* **Directive**
Every entry in the following listing must be restated word for word, though not its pictures.
━━━━━━━━━━
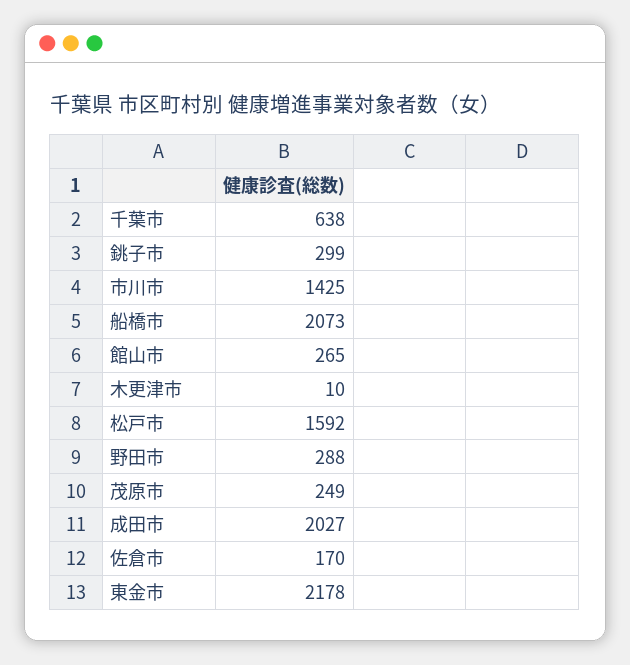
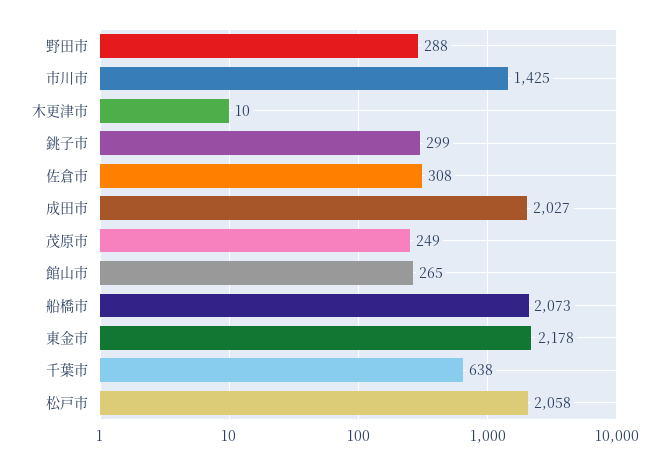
松戸市: 1592 -> 2058
佐倉市: 170 -> 308

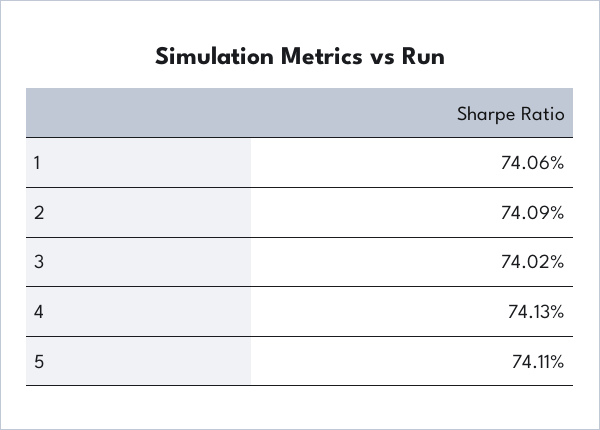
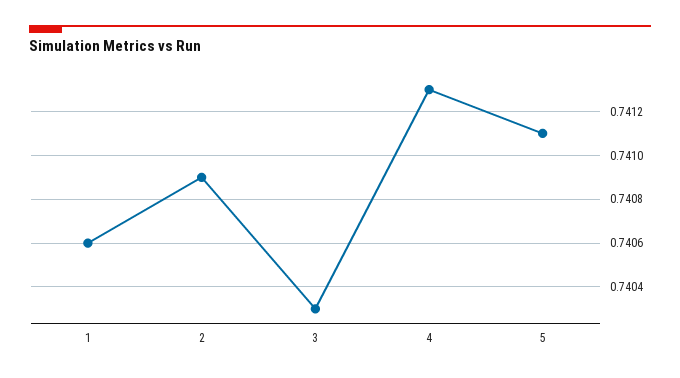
3: 0.7402 -> 0.7403

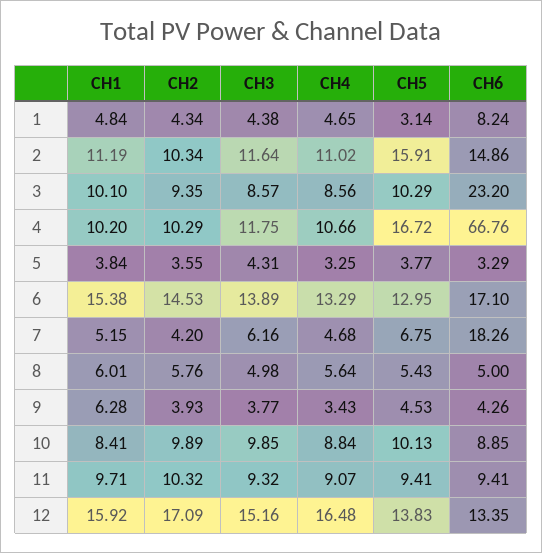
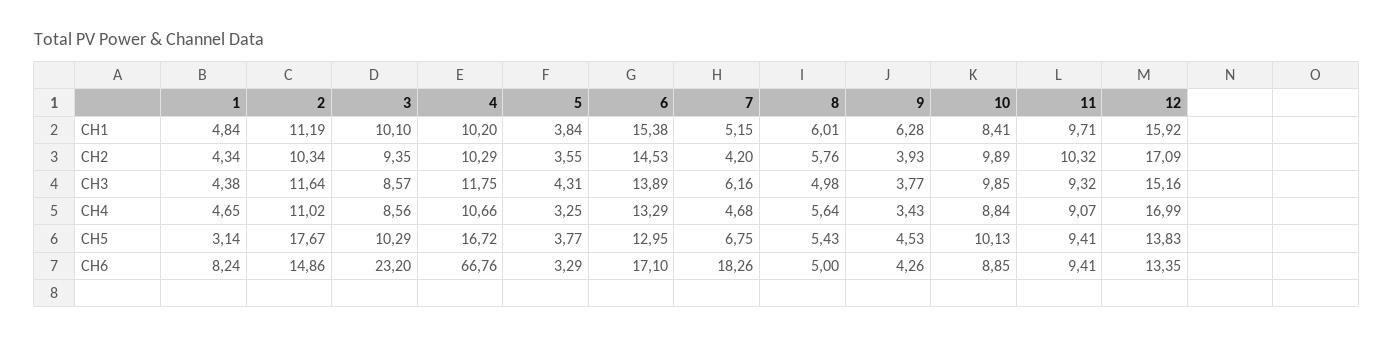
CH5, 2: 15.91 -> 17.67
CH4, 12: 16.48 -> 16.99

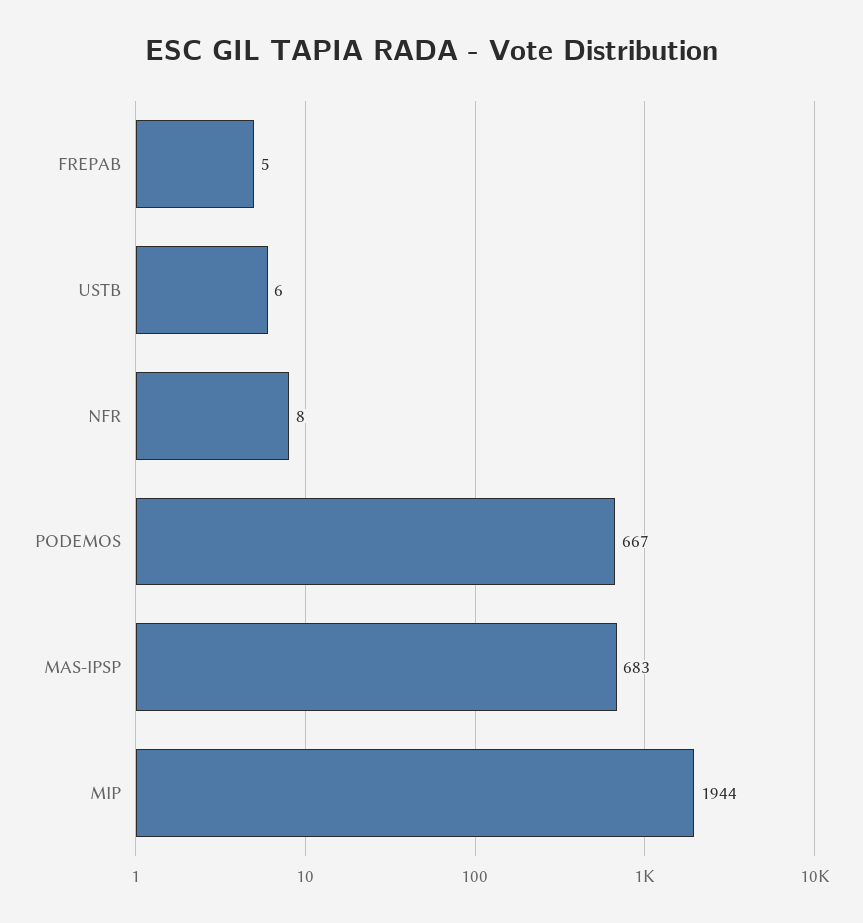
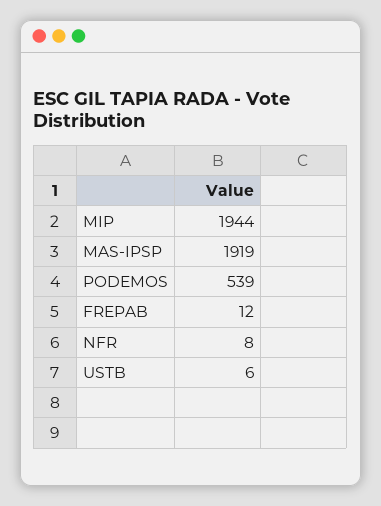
FREPAB: 5 -> 12
PODEMOS: 667 -> 539
MAS-IPSP: 683 -> 1919

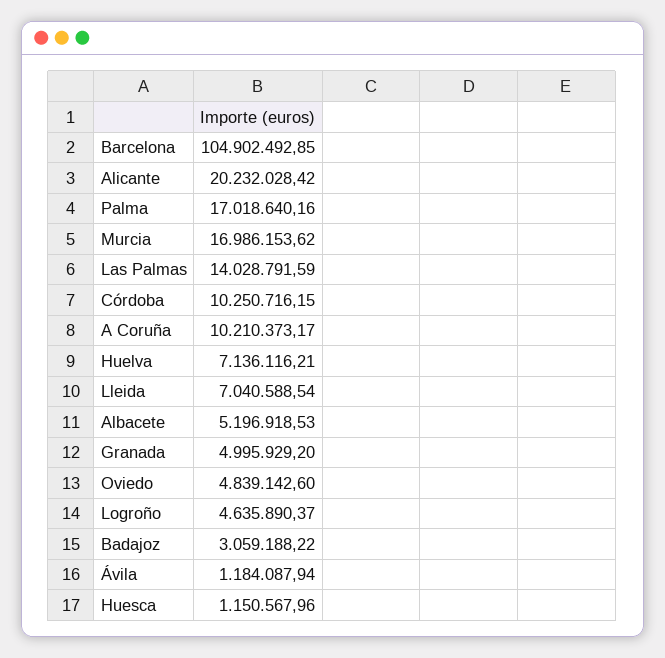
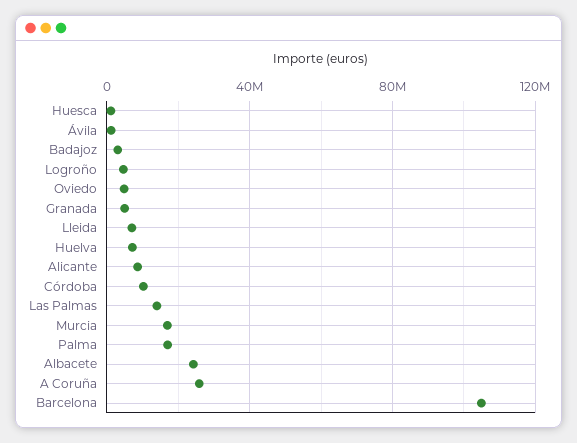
Alicante: 20232028.42 -> 10000000
A Coruña: 10210373.17 -> 25000000
Albacete: 5196918.53 -> 25000000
━━━━━━━━━━
* **Output of the exercise**
松戸市: 1592 -> 2058
佐倉市: 170 -> 308

3: 0.7402 -> 0.7403

CH5, 2: 15.91 -> 17.67
CH4, 12: 16.48 -> 16.99

FREPAB: 5 -> 12
PODEMOS: 667 -> 539
MAS-IPSP: 683 -> 1919

Alicante: 20232028.42 -> 10000000
A Coruña: 10210373.17 -> 25000000
Albacete: 5196918.53 -> 25000000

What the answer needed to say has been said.